When Charlotte pulled her out of the water and gave her to me she was crying, and everyone cheered and gasped in amazement. It happened so fast! Amera Elizabeth was born at 11:00pm.
I was still on another planet as I held my new daughter for the first time. I didn't cry or even speak. My heart was filled with joy, love and relief as I kissed the top of her head. Keenan said, "You did it baby", and I rested my head on the edge of the tub. I did it. She was here and she was perfect.
Keenan cut the cord, and I held my baby-trying to process everything in my head. I couldn't believe how everything happened and that it was over. Charlotte and her assistant helped me into my bed and checked Amera over. Both of us were good.

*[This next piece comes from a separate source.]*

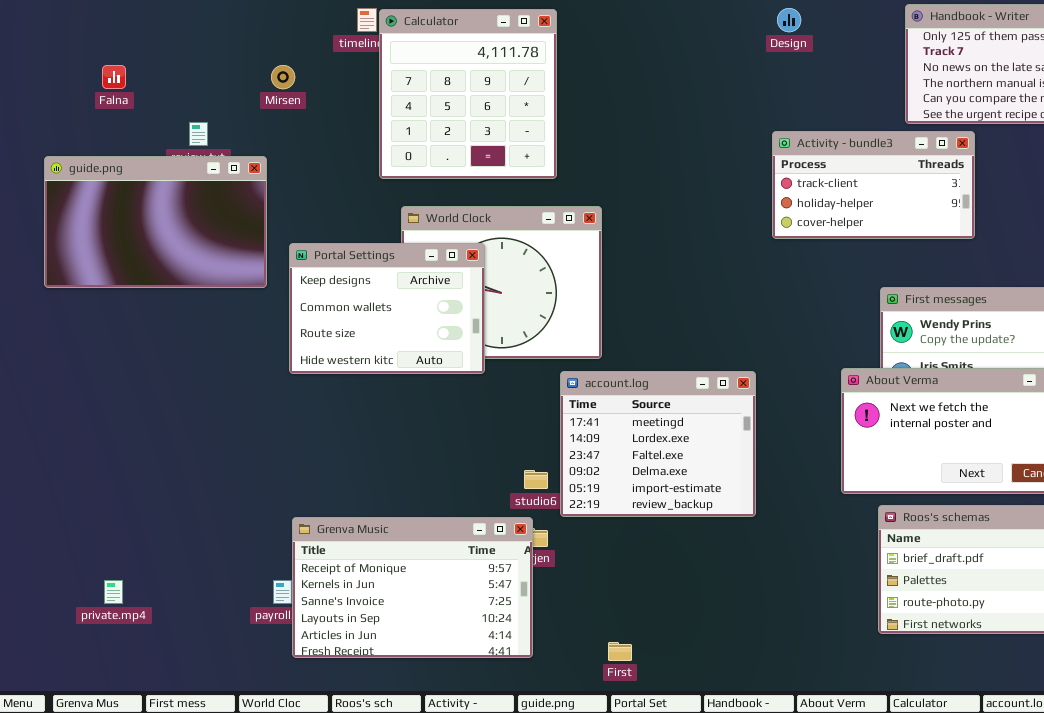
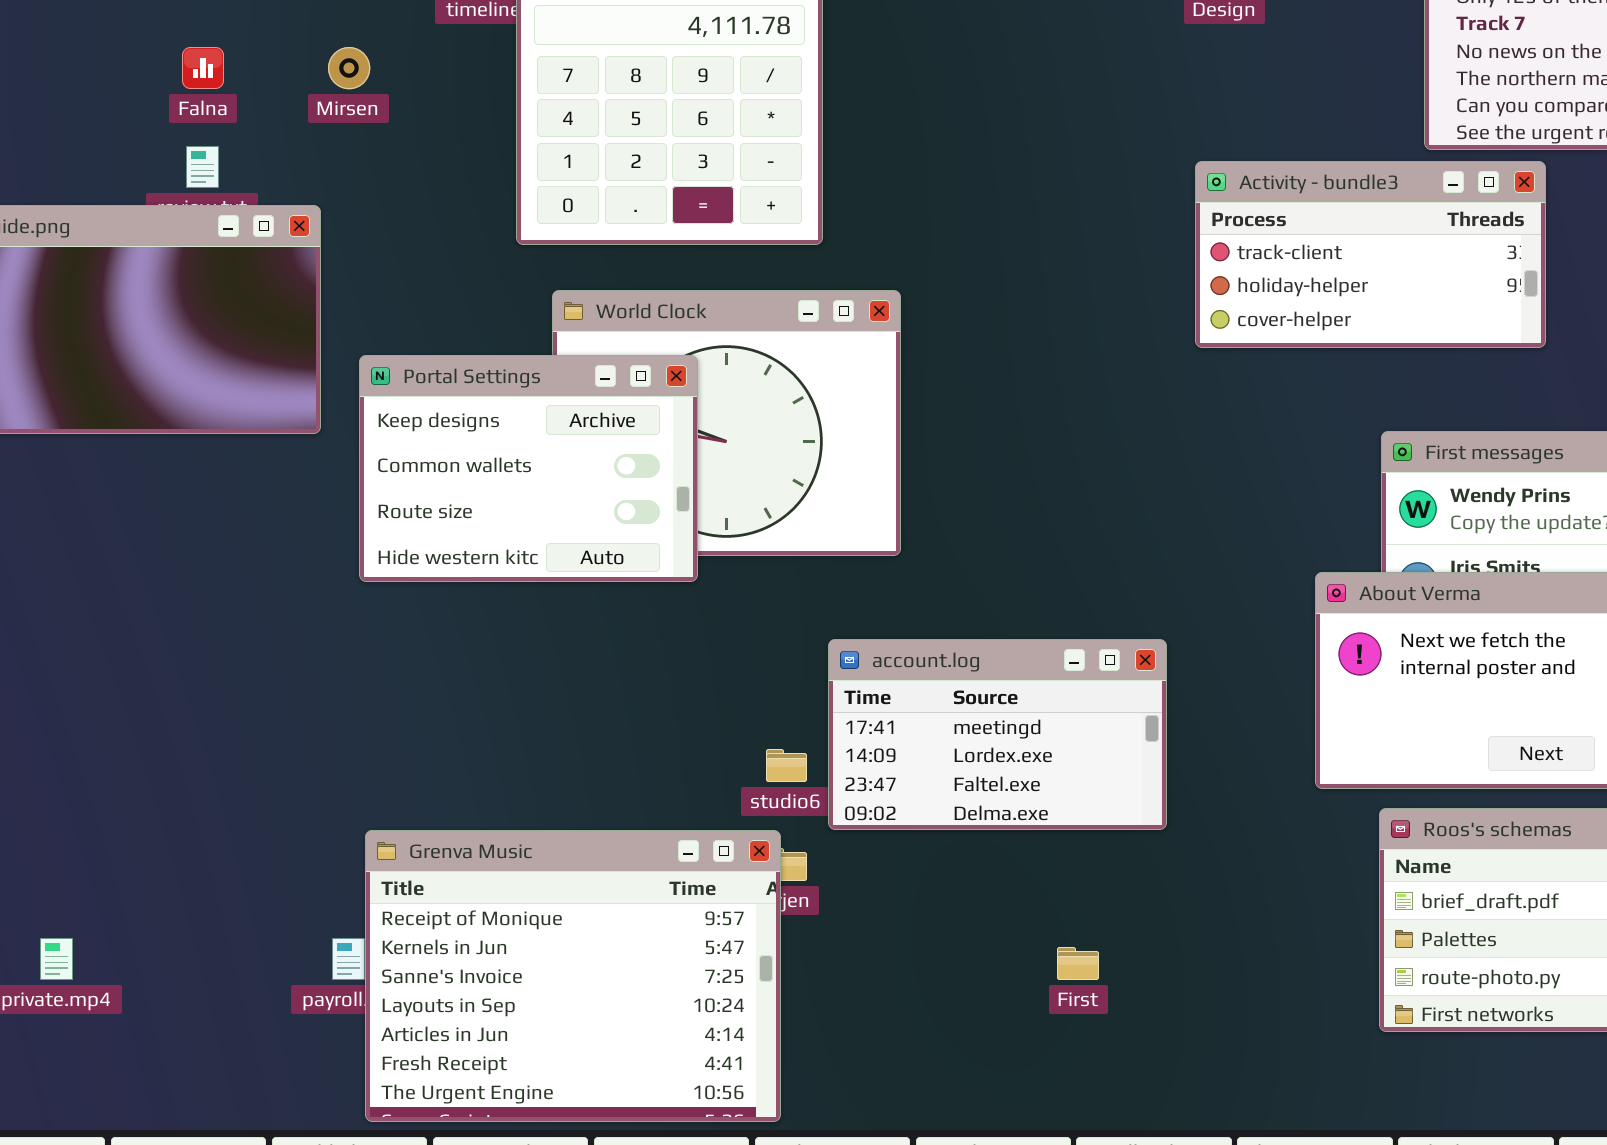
Falna: [102,65,126,89] -> [182,47,224,89], moved
account.log: [560,371,756,517] -> [828,639,1167,830], resized
Grenva Music: [292,517,533,658] -> [365,830,781,1122], resized
First: [608,642,632,661] -> [1057,947,1099,980], moved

It was an amazing feeling to be in my bed, skin to skin with my new baby. In the hospital they would have taken her away to check, bathe, weigh her etc. I got to hold my baby immediately and for as long as I wanted. Keenan got in the bed with us and it was such a special moment for me to be with my husband and welcome our new daughter into our lives and into our home. Another special moment was when Andre and Selah woke up the next morning and got to meet their new little sister.
I know that home-birth isn't for everyone, but it was the right decision for our family, and I will forever treasure the memory. I truly believe that birth is transformative for a woman. I feel like I was re-born with the birth of each of my children. Through each experience (one bad hospital experience, one good hospital experience and one home birth), I have learned so much. I've learned that while childbirth may not be pain free-it can be fear free. I've learned that toughness gets you no where, you have to surrender. I've learned that God created an amazing body and a powerful mind. Childbirth has made me more confident in myself as a woman, wife and mother. I hope that every woman can experience birth the way she wants to, so she can carry the memories in heart as a gift. When I watched Amera's birth video for the first time I noticed that the song Blackbird sung by Sarah McLachlan was playing when she was born. I have a feeling Amera will hear that song often when I sing to her at night..."all your life, you were only waiting for this moment to arise."